Actinic keratosis (AK) is a UV light–induced lesion of the skin that may progress to invasive squamous cell carcinoma. [18, 19, 20] It is by far the most common lesion with malignant potential to arise on the skin. Actinic keratosis is seen in fair-skinned persons on skin areas that have had long-term sun exposure. [5] In Australia, the country with the highest skin cancer rate in the world, the prevalence of actinic keratosis among adults older than 40 years has been reported to range from 40-60%. [21]

The premalignant nature of actinic keratosis was recognized almost 100 years ago, and the name literally means thickened scaly growth (keratosis) caused by sunlight (actinic). In the United States, actinic keratosis represents the second most frequent reason for patients to visit a dermatologist. [22]

An actinic keratosis may follow 1 of 3 paths; it may regress, it may persist unchanged, or it may progress to invasive squamous cell carcinoma. The actual percentage that progress to invasive squamous cell carcinoma remains unknown, and estimates have varied from as low as 0.1% to as high as 10%. [18, 23]

In 2009, Criscione and colleagues conducted a study examining the progression of actinic keratoses to squamous cell carcinoma and basal cell carcinoma. [24] The study examined 7784 actinic keratoses in a high-risk population and found that nearly 65% of primary squamous cell carcinomas and 36% of primary basal cell carcinomas arise from clinically diagnosed actinic keratoses.
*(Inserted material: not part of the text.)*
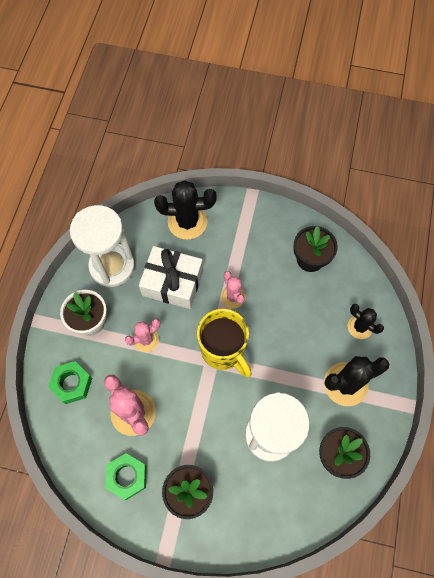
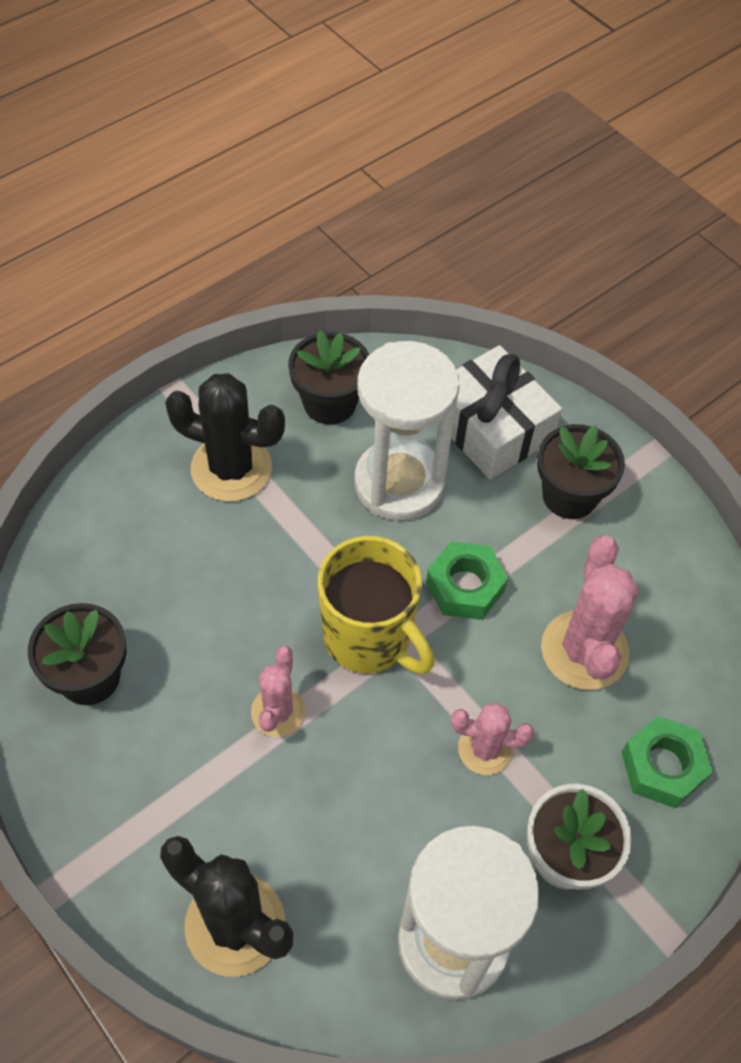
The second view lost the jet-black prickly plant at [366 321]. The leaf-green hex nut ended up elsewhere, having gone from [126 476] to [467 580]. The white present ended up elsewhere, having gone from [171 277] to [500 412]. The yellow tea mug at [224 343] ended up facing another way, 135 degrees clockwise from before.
Furthermore, risk of progression of actinic keratosis to squamous cell carcinoma was 0.60% at 1 year and 2.57% at 4 years, which is 6-8 times more frequent than has been reported in some prior studies.

Although it is impossible to predict which individual lesion will follow which course, as most patients have many lesions, accessing risk becomes more significant and aids in tailoring treatments. Overall, actinic keratoses can be safely and effectively eradicated, and, therefore, therapy is warranted.